The second part of the clinical training will use specialized coursework to introduce participants to the practical challenges of creating clinical trials from research ideas. Basic scientists need to understand this complex process so that trials can be designed for maximum efficiency and value to scientists, clinicians, and patients.

The program also adds two extra classes to the standard curriculum. The first is, “Advanced Topics in Cancer Biology,” led by Dr. Qin Yan, that adds to the existing course on cancer biology offered to all graduate students by diving into specialized research topics. For the second course, clinicians who specialize in various cancers describe the most critical problems within their areas of expertise. “Those critical problems can be the best ones for trainees to focus on in their research,” Dr. Stern explained. Trainees also do a clinical analysis of patient tumor samples to gain experience in analyzing and interpreting genetic tumor information.
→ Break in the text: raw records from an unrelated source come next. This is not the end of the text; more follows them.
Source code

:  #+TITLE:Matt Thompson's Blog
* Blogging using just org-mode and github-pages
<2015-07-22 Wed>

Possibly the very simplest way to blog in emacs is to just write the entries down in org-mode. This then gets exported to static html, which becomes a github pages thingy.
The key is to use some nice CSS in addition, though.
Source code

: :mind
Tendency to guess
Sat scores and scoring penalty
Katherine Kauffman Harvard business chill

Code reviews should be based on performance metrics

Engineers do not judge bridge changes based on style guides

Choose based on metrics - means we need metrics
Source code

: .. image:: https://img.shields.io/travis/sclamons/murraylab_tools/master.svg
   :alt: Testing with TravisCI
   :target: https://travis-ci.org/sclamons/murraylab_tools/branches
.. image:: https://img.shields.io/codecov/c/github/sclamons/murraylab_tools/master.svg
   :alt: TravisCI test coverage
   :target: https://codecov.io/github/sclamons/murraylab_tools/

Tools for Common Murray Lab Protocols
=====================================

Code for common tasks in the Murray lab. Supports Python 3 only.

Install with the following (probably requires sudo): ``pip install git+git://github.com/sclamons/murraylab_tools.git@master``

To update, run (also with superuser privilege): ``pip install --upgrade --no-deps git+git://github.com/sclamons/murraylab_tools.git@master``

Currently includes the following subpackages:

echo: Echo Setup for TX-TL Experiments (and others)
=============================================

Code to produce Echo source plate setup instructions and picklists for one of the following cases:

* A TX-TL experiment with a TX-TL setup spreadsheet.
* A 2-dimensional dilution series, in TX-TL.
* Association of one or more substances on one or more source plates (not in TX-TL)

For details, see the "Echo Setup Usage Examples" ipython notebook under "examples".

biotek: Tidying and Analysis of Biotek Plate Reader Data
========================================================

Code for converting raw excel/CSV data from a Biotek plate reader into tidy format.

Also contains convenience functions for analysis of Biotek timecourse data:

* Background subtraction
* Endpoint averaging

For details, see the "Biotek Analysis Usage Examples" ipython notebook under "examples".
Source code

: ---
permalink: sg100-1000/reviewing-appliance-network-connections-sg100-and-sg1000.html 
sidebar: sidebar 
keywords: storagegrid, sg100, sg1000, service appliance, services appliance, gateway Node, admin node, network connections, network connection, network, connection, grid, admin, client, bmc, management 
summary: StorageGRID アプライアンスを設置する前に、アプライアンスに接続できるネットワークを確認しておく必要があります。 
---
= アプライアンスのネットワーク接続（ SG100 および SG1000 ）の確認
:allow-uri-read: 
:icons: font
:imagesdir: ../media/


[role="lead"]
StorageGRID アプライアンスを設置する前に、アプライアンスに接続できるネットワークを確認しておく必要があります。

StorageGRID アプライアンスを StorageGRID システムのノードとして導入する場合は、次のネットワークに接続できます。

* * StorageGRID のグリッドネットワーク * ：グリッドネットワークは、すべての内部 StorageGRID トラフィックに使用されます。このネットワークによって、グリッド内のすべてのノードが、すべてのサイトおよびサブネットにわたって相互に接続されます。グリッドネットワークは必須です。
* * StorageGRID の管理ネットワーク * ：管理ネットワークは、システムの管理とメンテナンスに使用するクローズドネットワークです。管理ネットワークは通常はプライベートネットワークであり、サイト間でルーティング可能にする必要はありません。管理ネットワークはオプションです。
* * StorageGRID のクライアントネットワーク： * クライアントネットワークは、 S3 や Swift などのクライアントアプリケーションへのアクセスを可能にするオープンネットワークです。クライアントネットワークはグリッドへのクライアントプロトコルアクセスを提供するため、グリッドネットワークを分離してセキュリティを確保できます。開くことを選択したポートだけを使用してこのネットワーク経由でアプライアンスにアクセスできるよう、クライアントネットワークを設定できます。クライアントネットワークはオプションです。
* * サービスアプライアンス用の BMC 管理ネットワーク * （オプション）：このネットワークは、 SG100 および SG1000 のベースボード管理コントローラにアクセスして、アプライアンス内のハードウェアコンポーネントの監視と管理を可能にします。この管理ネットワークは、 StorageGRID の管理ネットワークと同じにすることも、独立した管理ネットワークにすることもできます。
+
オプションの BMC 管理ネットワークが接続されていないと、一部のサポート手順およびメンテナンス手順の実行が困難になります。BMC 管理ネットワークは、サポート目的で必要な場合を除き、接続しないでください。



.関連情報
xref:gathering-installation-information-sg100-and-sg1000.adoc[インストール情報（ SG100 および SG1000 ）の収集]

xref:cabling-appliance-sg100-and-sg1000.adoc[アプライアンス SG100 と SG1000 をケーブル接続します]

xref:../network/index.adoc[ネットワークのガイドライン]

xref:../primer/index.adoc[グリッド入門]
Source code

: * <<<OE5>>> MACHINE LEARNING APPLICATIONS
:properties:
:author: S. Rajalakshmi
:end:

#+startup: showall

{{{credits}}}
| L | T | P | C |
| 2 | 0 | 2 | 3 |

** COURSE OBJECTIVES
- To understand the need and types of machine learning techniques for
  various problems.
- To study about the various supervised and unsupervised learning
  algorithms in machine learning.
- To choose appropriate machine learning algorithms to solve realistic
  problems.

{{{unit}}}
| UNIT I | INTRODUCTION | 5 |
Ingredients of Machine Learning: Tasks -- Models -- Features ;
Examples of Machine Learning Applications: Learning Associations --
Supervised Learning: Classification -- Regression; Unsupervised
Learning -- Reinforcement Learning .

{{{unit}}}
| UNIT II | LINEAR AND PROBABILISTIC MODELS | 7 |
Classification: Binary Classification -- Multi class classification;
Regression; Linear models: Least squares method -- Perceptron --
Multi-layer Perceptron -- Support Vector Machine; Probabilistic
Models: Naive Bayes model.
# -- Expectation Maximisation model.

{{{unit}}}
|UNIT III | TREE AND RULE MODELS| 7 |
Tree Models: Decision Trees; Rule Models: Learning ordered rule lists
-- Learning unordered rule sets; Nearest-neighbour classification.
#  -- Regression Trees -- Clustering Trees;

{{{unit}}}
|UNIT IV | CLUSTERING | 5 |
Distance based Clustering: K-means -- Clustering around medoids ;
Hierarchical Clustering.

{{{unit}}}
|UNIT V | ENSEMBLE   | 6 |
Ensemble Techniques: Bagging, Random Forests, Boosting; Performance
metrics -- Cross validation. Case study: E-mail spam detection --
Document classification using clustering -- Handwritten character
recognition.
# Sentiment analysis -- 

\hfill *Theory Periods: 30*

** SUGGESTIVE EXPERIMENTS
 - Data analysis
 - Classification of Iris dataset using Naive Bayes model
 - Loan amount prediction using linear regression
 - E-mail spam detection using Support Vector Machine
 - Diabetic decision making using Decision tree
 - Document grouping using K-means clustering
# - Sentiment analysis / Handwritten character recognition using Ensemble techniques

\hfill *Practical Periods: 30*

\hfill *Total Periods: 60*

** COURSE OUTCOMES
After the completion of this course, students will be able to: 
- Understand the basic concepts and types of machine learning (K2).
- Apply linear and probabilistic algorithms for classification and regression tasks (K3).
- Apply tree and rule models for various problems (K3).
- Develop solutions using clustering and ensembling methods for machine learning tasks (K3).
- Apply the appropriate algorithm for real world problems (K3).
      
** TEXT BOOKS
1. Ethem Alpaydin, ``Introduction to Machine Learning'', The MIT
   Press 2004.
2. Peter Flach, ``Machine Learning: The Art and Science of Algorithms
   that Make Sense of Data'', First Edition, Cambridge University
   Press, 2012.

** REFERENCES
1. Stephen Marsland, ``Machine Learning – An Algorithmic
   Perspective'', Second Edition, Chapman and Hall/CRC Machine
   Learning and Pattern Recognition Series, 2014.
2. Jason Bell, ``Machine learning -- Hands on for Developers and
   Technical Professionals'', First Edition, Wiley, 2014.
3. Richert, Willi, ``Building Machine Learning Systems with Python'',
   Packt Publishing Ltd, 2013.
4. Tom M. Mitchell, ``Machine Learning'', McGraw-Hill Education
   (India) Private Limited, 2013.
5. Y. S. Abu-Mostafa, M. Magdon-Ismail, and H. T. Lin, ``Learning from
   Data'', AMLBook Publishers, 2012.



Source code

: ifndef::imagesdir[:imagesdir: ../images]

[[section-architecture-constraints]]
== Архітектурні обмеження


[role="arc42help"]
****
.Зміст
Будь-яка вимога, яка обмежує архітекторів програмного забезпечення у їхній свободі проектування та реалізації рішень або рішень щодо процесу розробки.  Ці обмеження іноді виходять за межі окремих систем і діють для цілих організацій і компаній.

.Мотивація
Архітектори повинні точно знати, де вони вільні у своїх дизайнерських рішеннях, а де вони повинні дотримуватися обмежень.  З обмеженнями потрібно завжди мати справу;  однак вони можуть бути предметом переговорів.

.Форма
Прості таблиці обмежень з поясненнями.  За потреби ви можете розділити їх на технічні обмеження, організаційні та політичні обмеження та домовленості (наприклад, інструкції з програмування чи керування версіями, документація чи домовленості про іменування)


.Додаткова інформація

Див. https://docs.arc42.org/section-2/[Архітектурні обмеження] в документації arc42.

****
The two-year program is funded by a new grant from the National Cancer Institute of about $232,000 per year for five years, with additional financial support from Yale Cancer Center and Yale School of Medicine. The funding provides each trainee with a stipend plus tuition. Interest has been strong, with six PhD students already enrolled and four postdocs expected to enter the program by the end of 2016. Eventually the program will include 16 trainees, split equally between PhD students and postdoctoral fellows.

Because of the extra work required on top of their regular programs, trainees must be highly motivated to specialize in cancer research. “Many PhD trainees will eventually run their own labs,” said Dr. Stern. “We want to train generational leaders in cancer research.”